Later, the Kakyinpoh rejected the proposed site complaining that they were exposed to Asante attacks from the south. Consequently, they crossed the Volta and stayed among the Gonja dwellers. Soon they came to realize that they were worse off among the Gonja than they were under the Kakyinpoh tree, because the Gonjas sold them into slavery. They reported their awful plight to the Asasewura in their native tongue saying: “befe na bagyi”,lit. “They sell us and make use of the money”. This word “bagyi” or “baji” was later corrupted to YEJI.
The KADUE: Division emigrated from Larteh, led by Kwami Peni; they journeyed across the Afram Plains and later settled in the Sene-Pra basin.

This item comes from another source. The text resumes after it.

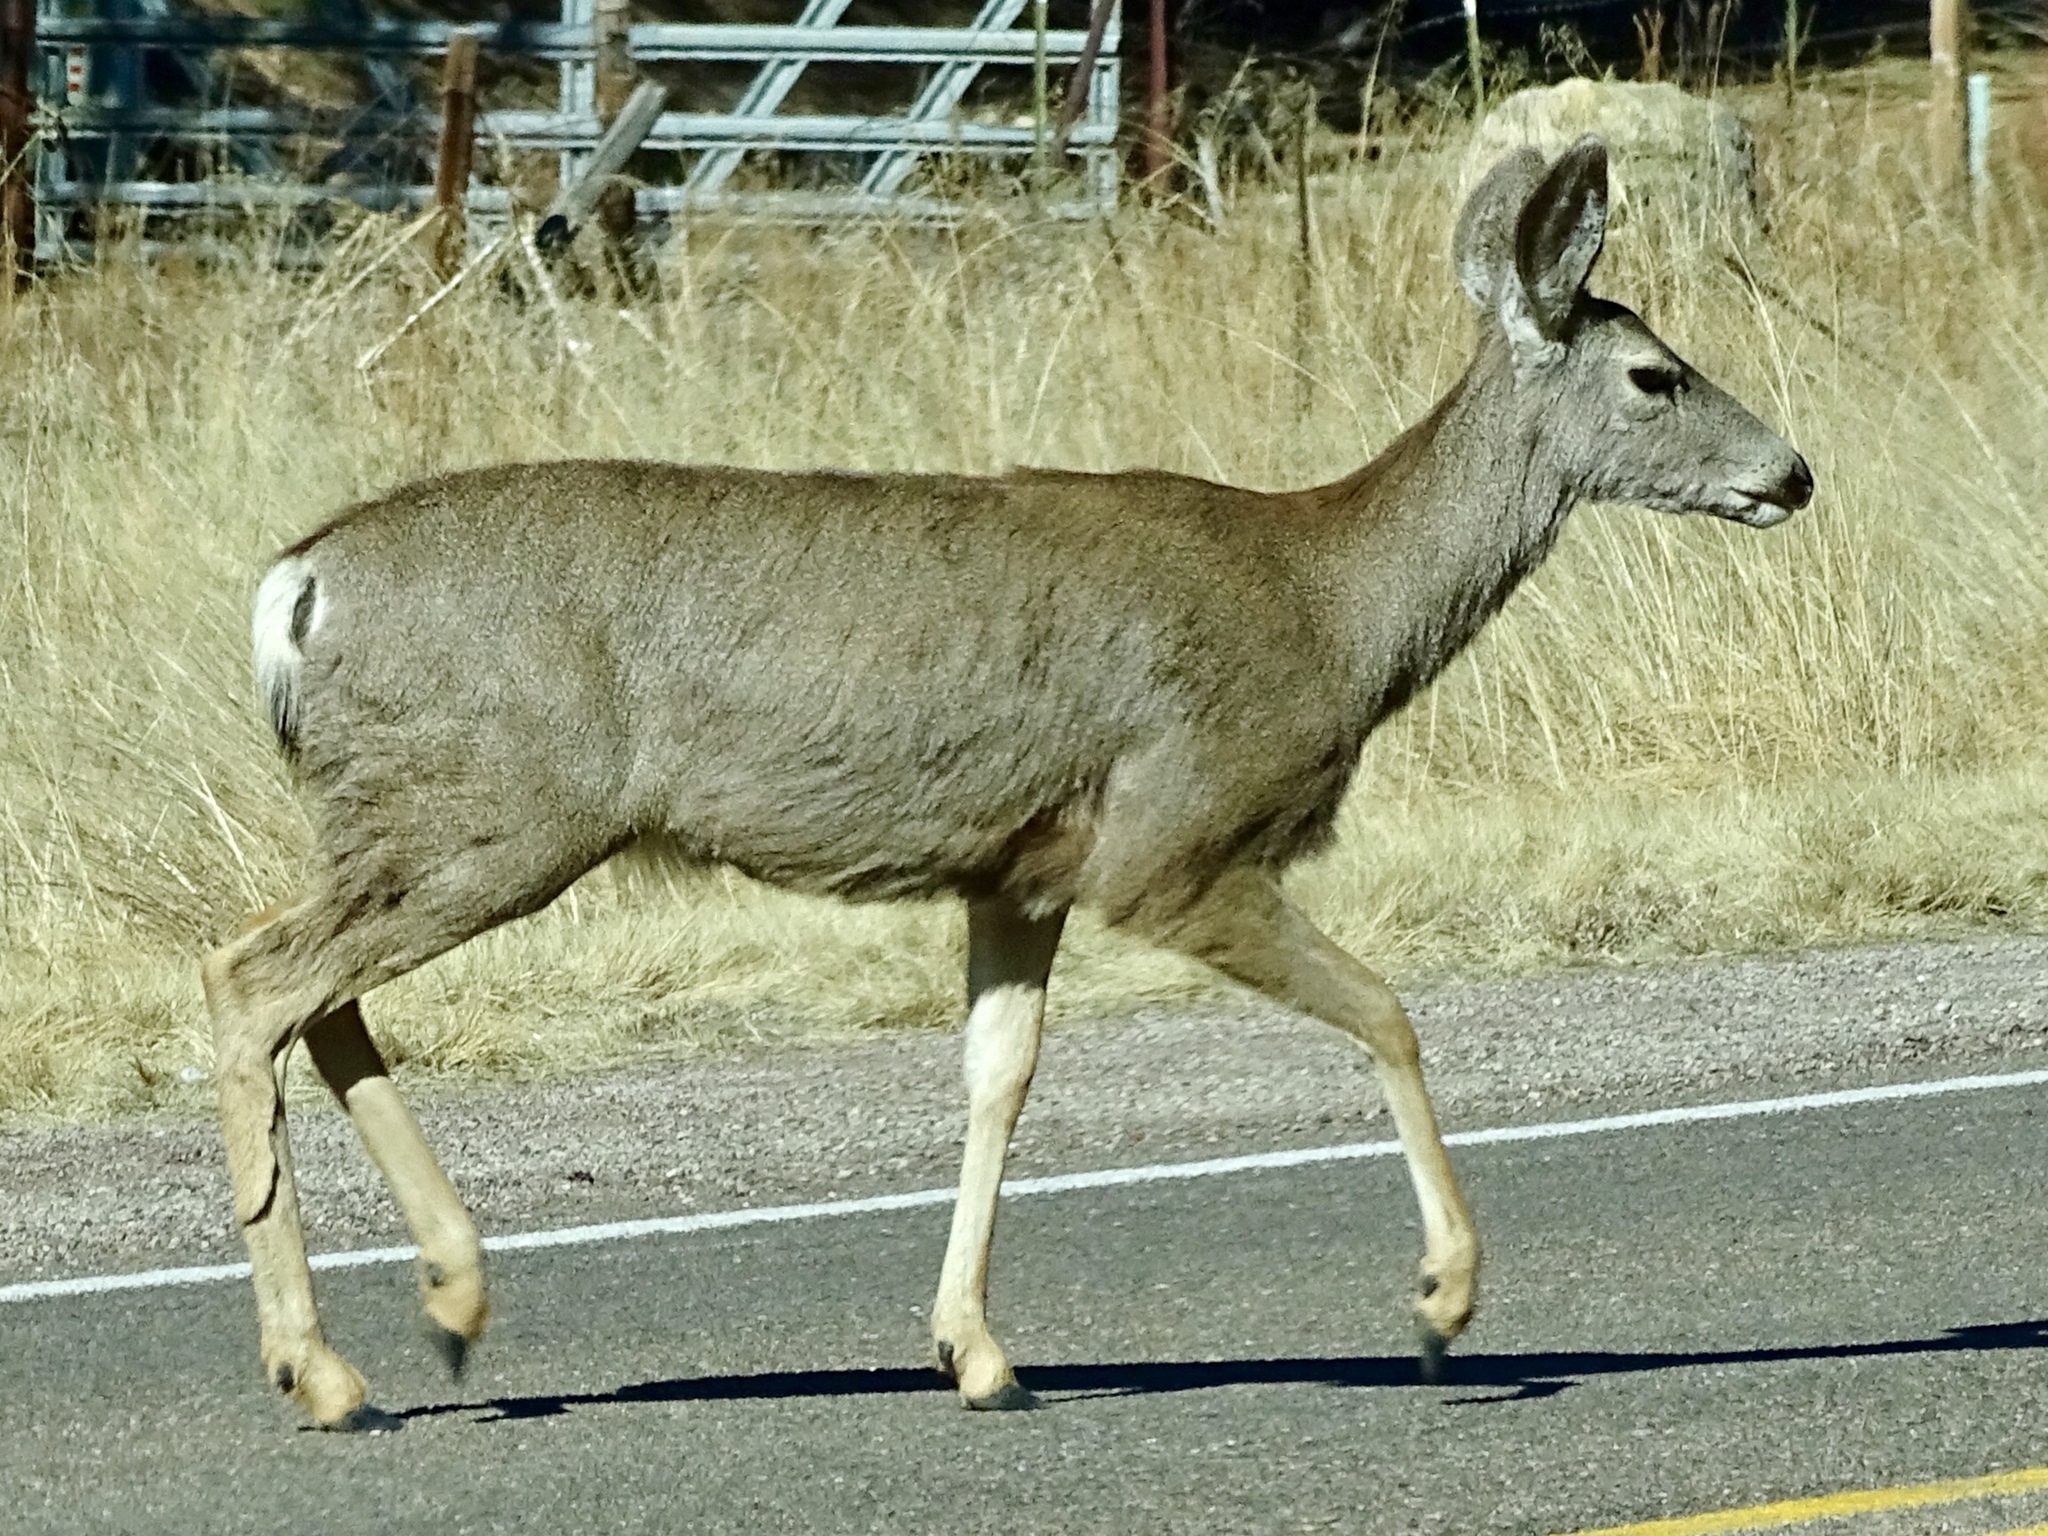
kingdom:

Owing to perennial shortage of water they parted company with the Kakyinpoh near the Tangera stream, and proceeded to occupy the land at kojo Bofuor by which the town has since been known.
The KPEKPA division migrated from Larteh and Passed through Takyiman and Nkoranza, they came to Kakyinpowu near Kwame Danso before moving to their present location.
The CHEREPO division: the founding fathers migrated from Kyerepon apirede in akuapem under the leadership of Nana Kpombo and moved northwest – wards to settle at Siafu. The Kakyinpoh tradition indicate that the CHEREPO came ahead of them to join the Nchumuru community at Cumpu under king Kentenku who was a despol. This compelled them to move northwards to occupy the lands between the confluence of Pra and Volta rivers, and founded three towns – ayimaye, Konkose and Cheropo, the royal town, corrupted from the ancestral name KYEREPON. They have been affected by the Volta River Scheme.
The Kakyinpoh divison holds the position of paramountcy within the Yeji Tradition al Area. But in ancient times; the KROKKOBAN chief (the Asasewura) was regarded as more than a primus inter pares. (First amongst equals) which he may already have been; he was the Asasewura (landlord) and settled affairs and disputes among the inhabitants at Yeji.
The story is that in 1894, George E. Ferguson (of a Scottish father and a Fante mother, acting as Agent of the then Gold Coast Government), requested that a Treaty of Friendship and Freedom of Trade be signed with the chiefs on the East and West banks of the Volta at Salaga. It is alleged that the Krobobanwura (ie. The Asasewura) Nana Kwame Boakye, could not attend the meeting in person due to old age; he therefore asked the chief of Yeji together with his chief Lindquist to represent him.
The Yejiwura, instead of signing the Treaty on behalf of his superior head, signed on his own behalf. Since then the Yejiwura has been regarded by the authorities as constitutional head of the Yeji State.
In the late 1930s, there was a protracted litigation about this matter till 1957 when the Ghana Government officially recognized the Yejiwura and simultaneously promoted him to the rank of a Paramount Chief. Thus, the Yejiwura was made the Omanhene of all Yeji.
Those of us who study the complex history of Yeji are grateful for the scholarship of the early Research Assistants of the institute of African Studies, Legon-Messrs J.K. Kum (“Yehi Traditions” 1966) and P. K. fordjuo (“Muths and Traditions of Yeji”, 1967).
They left a treasure of ethnographic information.